Las redes sociales también están al rojo vivo. Twitter, Facebook e Instagram parecen campos de batalla donde los seguidores de cada candidato intercambian memes, insultos y teorías que podrían hacer sonrojar a un guionista de ciencia ficción. Los memes se han convertido en la herramienta de comunicación política por excelencia, y si no has visto aún la avalancha de imágenes satíricas comparando a Harris con alguna figura heroica o retratando a Trump como un salvador antiestablishment, probablemente has estado desconectado. Y mientras tanto, los moderadores de estas plataformas intentan, con poco éxito, frenar la marea de desinformación, troleos y teorías de la conspiración.
Ah, y no nos olvidemos de los medios de comunicación tradicionales, que no pierden oportunidad para amplificar cada escándalo, cada metida de pata y cada frase fuera de contexto, porque al final, nada vende más que la controversia. Los noticieros en televisión y los periódicos parecen estar atrapados en un ciclo eterno de cobertura frenética, donde se crean narrativas tan rápido como se destruyen. Un desliz en un debate se convierte en un titular, un comentario en un acto de campaña se interpreta como un gran análisis de política exterior, y la constante lucha por ser los primeros en anunciar una noticia lleva a que cada declaración, por insignificante que sea, se repita hasta el cansancio.

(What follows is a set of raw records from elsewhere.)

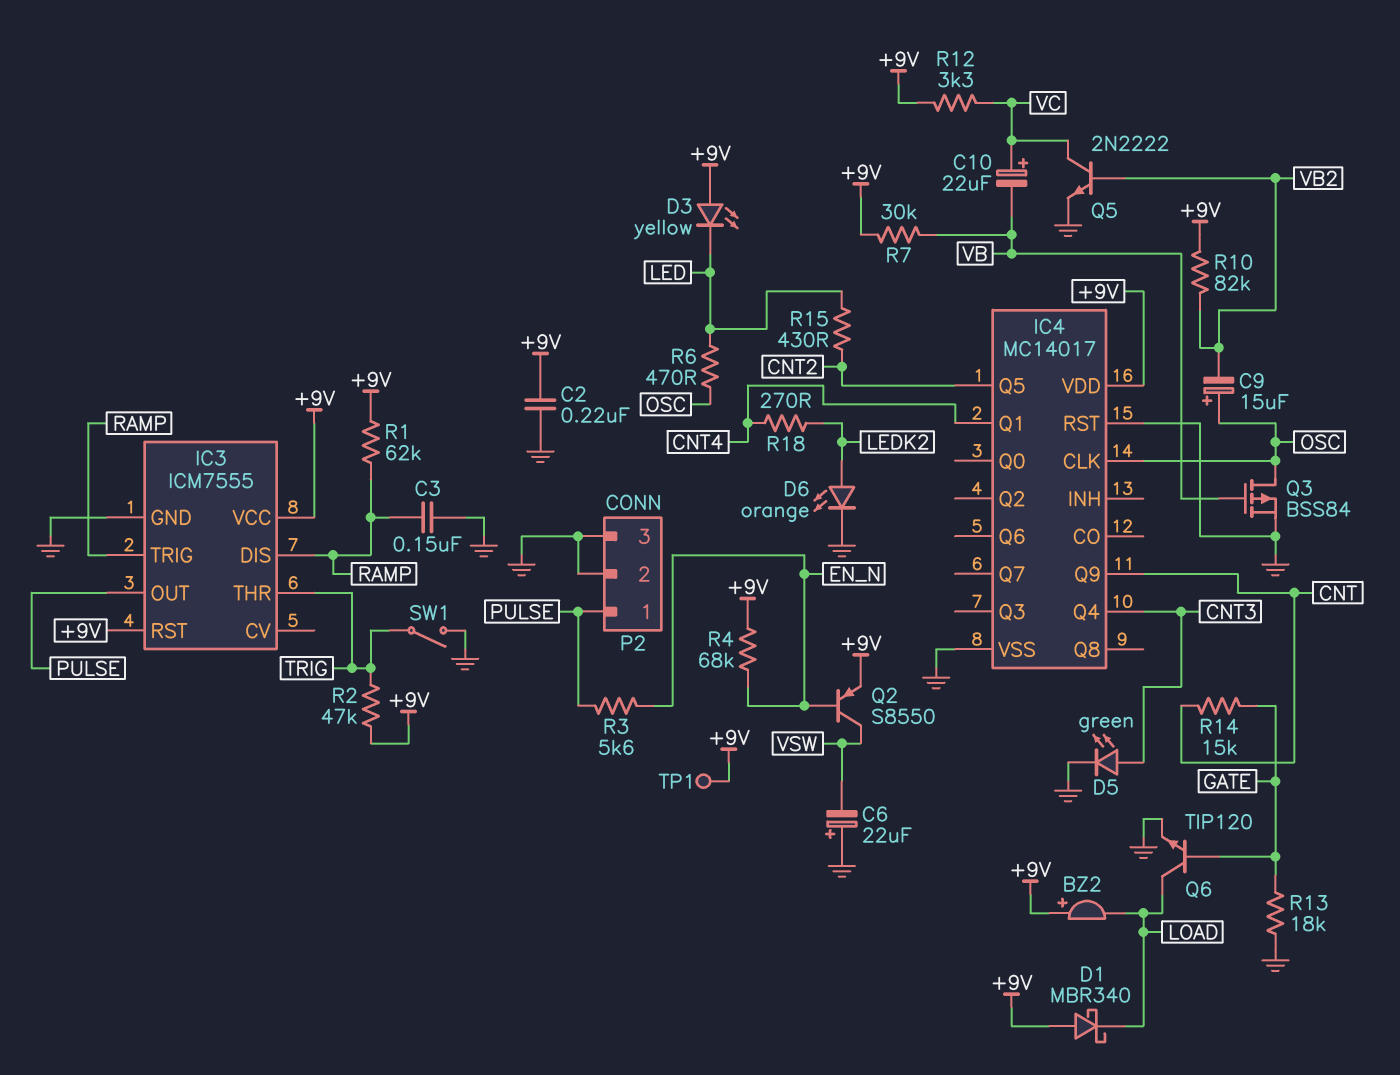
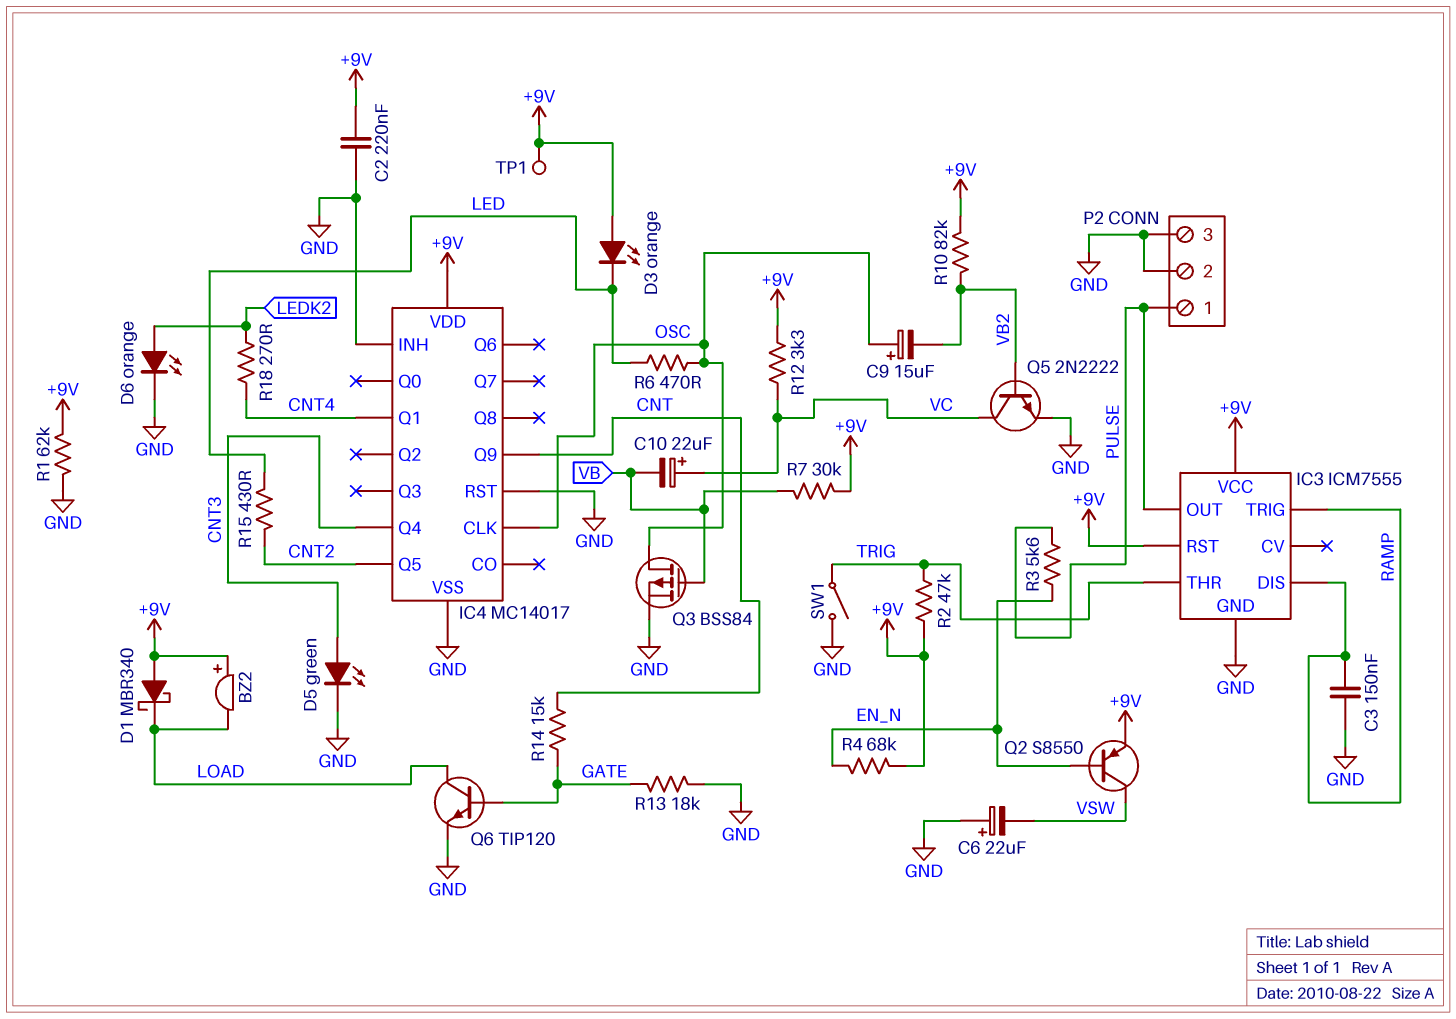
D3: LED yellow (A +9V, K LED) -> LED orange (A +9V, K LED)
IC4 pin INH: none -> GND
R1: 62k (+9V, RAMP) -> 62k (+9V, GND)

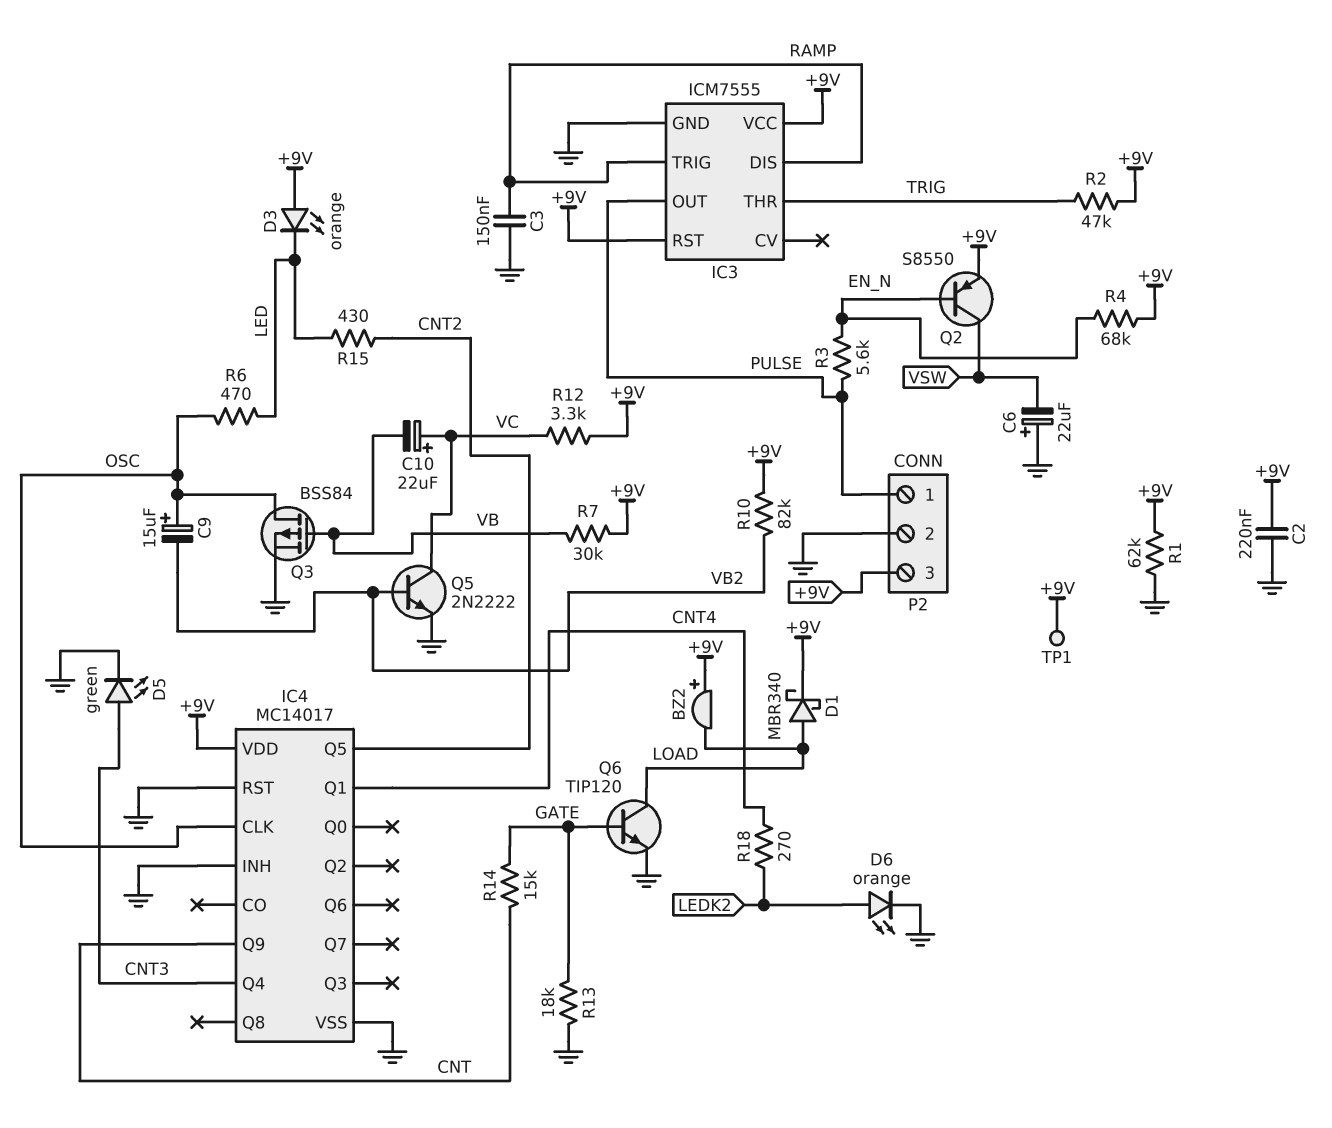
D1: schottky MBR340 (A +9V, K LOAD) -> schottky MBR340 (A LOAD, K +9V)
P2 pin 3: GND -> +9V
SW1: switch (GND, TRIG) -> none

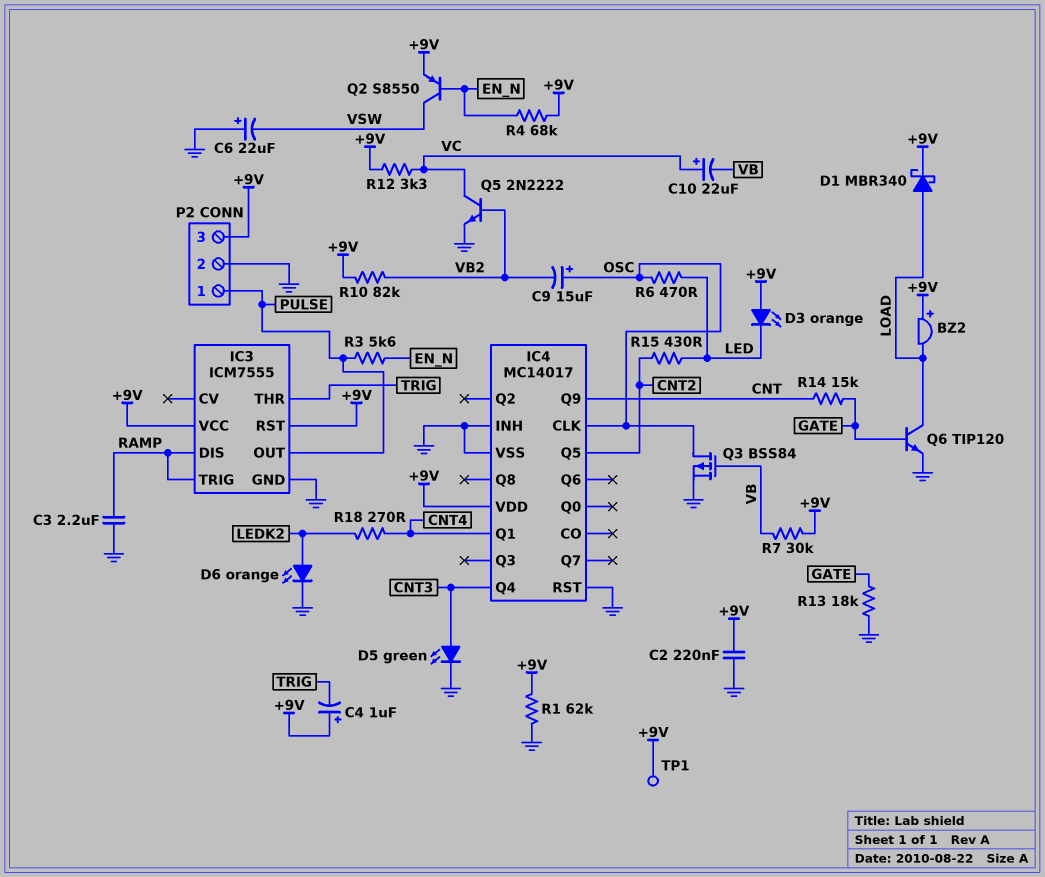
C3: 150nF (GND, RAMP) -> 2.2uF (GND, RAMP)
C4: none -> 1uF (plus +9V, minus TRIG)
R2: 47k (+9V, TRIG) -> none

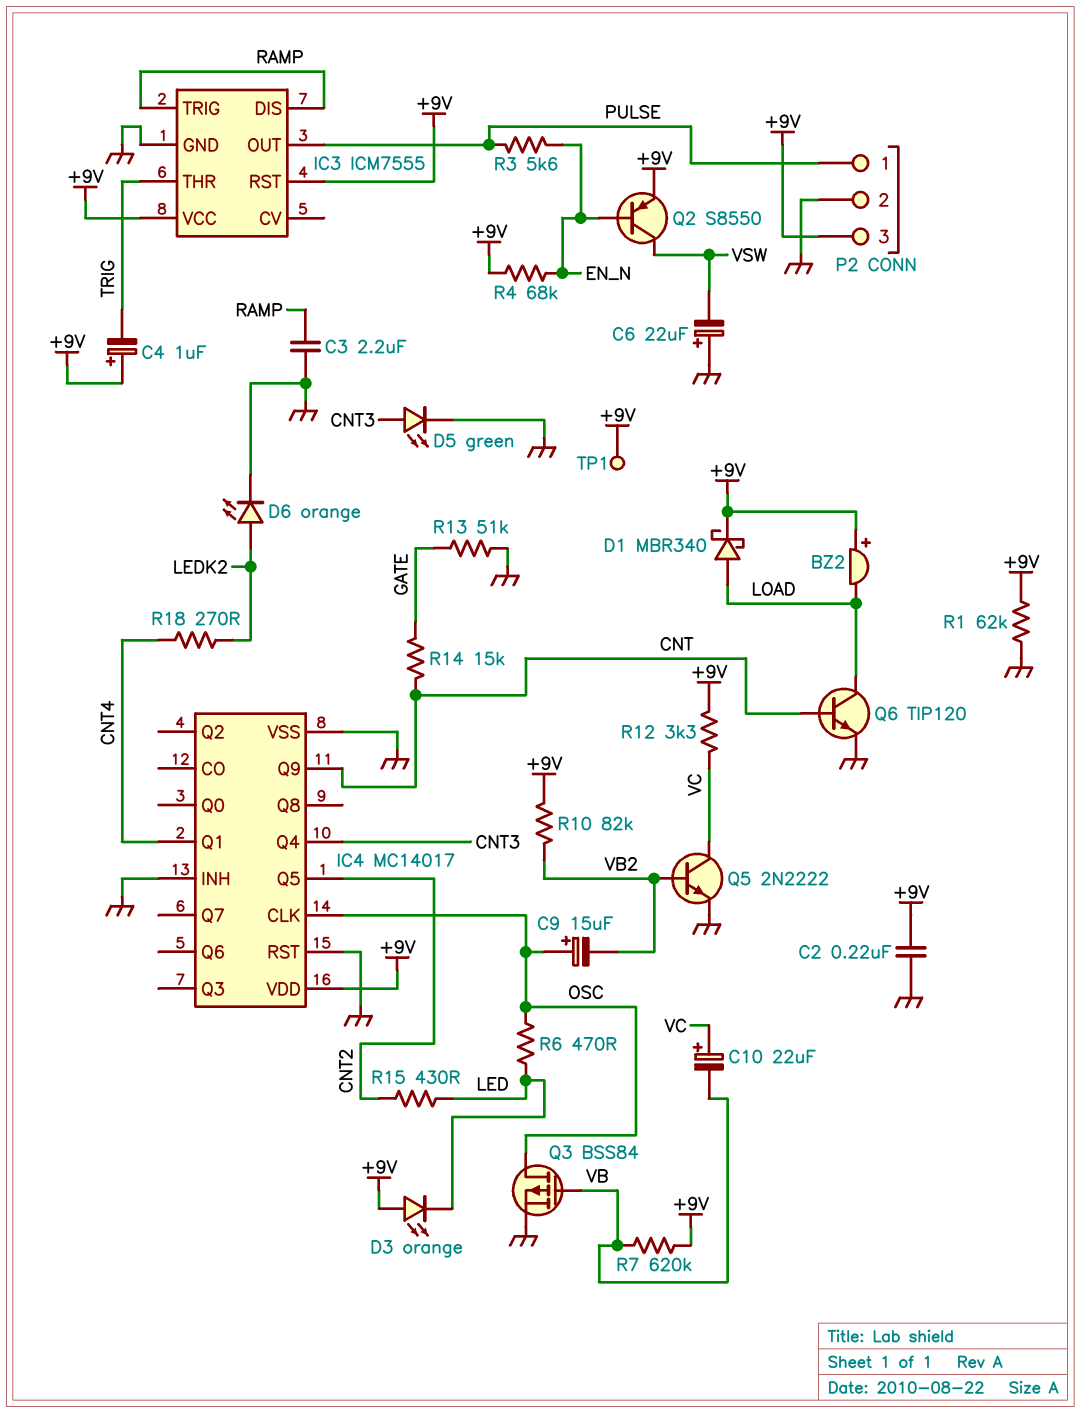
Q6: NPN TIP120 (B GATE, C LOAD, E GND) -> NPN TIP120 (B CNT, C LOAD, E GND)
R7: 30k (+9V, VB) -> 620k (+9V, VB)
R13: 18k (GATE, GND) -> 51k (GATE, GND)

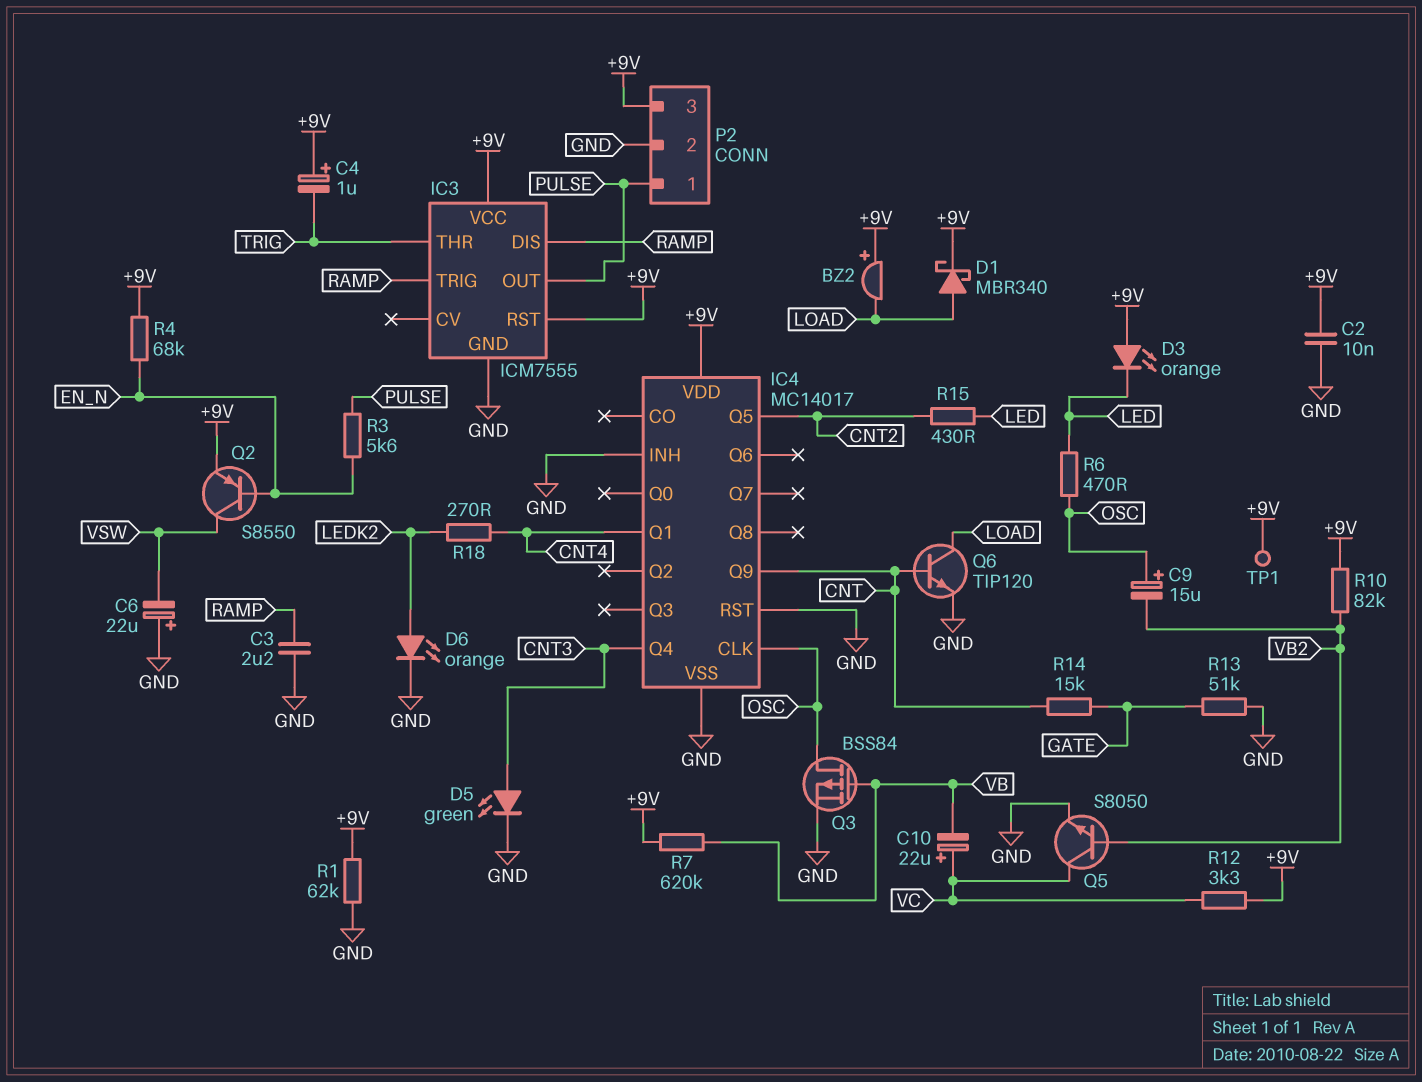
C2: 220nF (+9V, GND) -> 10nF (+9V, GND)
Q5: NPN 2N2222 (B VB2, C VC, E GND) -> NPN S8050 (B VB2, C VC, E GND)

Y, al final, gane quien gane, una cosa es segura: la mitad del país estará convencida de que el apocalipsis está a la vuelta de la esquina, mientras la otra mitad se sentirá triunfante y llena de esperanza… hasta que la realidad les recuerde que el sistema político de Estados Unidos no se cambia de un plumazo, ni con un cambio de presidente. Al final del día, la burocracia sigue siendo una constante, los intereses económicos no se esfuman, y el peso de las decisiones políticas sigue recayendo sobre un sistema que, a pesar de todos sus fallos y parches, sigue avanzando.
Así que, en resumen, las elecciones de 2024 están en marcha, y lo único que podemos predecir con certeza es que el drama no va a terminar aquí.